10. You should have similar temperaments
If one half of a couple rushes around to get stuff done while the other barely lifts a finger, then the chances of this marriage surviving are low. You can smooth out plenty of little niggles caused by differing temperaments, and you can even arrange a happy life together with someone who moves at a different pace to you in many ways. But if your temperaments are polar opposites, then sooner or later one person is going to get left behind.
11. Passionate sex isn’t the most important thing
After 12 years of marriage, it’s not possible to always enjoy passionate sex and romance as it was before. In fact, they say that passion flies out of the window after three years In order to retain strong feelings of desire between you and your partner after many years spent living side by side, you need to have very strong emotions for them. Or as they say spiritual love But if one person is simply psychologically dependent on the other for intimacy without really feeling anything more, then they will want passion and sparks all the time, and that won’t be comfortable for the other. It doesn’t work when one half — or even both — of the couple are simply in that relationship out of the need for comfort, familiarity, or the desire for everything to stay the same.

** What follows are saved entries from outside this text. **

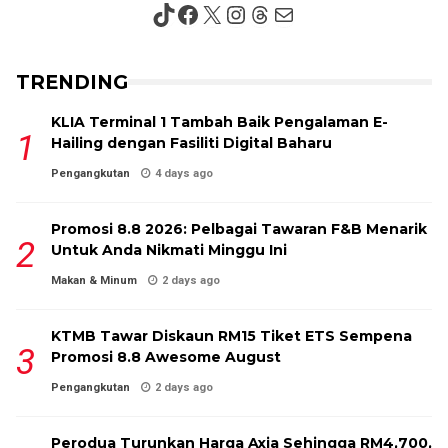
TikTok
Facebook
X
Instagram
Threads
Mail
TRENDING
KLIA Terminal 1 Tambah Baik Pengalaman E-
Hailing dengan Fasiliti Digital Baharu
Pengangkutan
4 days ago
Promosi 8.8 2026: Pelbagai Tawaran F&B Menarik
Untuk Anda Nikmati Minggu Ini
Makan & Minum
2 days ago
KTMB Tawar Diskaun RM15 Tiket ETS Sempena
Promosi 8.8 Awesome August
Pengangkutan
2 days ago
Perodua Turunkan Harga Axia Sehingga RM4,700,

Remember — in normal loving relationships, even sex can become secondary. It’s not the most important thing anymore, and that’s not a problem.
12. Decisions should be taken together
Of course, petty little decisions taken from one day to the next don’t require agreement. But major decisions, ones that affect your lives, definitely need to be discussed. And the final decision taken jointly.
How to raise your child, where to go on holiday, which car to buy — these are things that need to be discussed. But to interfere in the way your partner goes about their job, for example — that’s not necessary. The only thing to be done here is to offer your opinion if it’s asked for.
But the most important thing that can help secure a long-term marriage is the desire to reach compromises, listen and hear each other, leave opportunities for the other side to spend time alone, and not combine every aspect of your lives so tightly that it’s as if you’re joined at the hip, leaving no room for maneuver.
Ten ways to know that the person you are getting married to is your soulmate
1. You are his best friend and lover. You can tell him anything.
2. you tell him secrets that you have not told anybody else and you can totally
Trust him with it even if it is about your bestie
3. you totally understand each other you get each other’s non verbal communication pat down
4. you can have constructive arguments about any topics and come out better out of it.
5. you get butterflies in your stomach every time you see him.
6. every moment away from him you are thinking about him you feel incomplete without him.
7. even if you are not talking anything just having his presence in the room makes you feel complete
8. you want to grow old with him and have his babies.
9. you can be your own authentic self around him and vice versa and you don’t have to put on a masked self ever.
10. you just know-it’s a gut feeling that he is the one.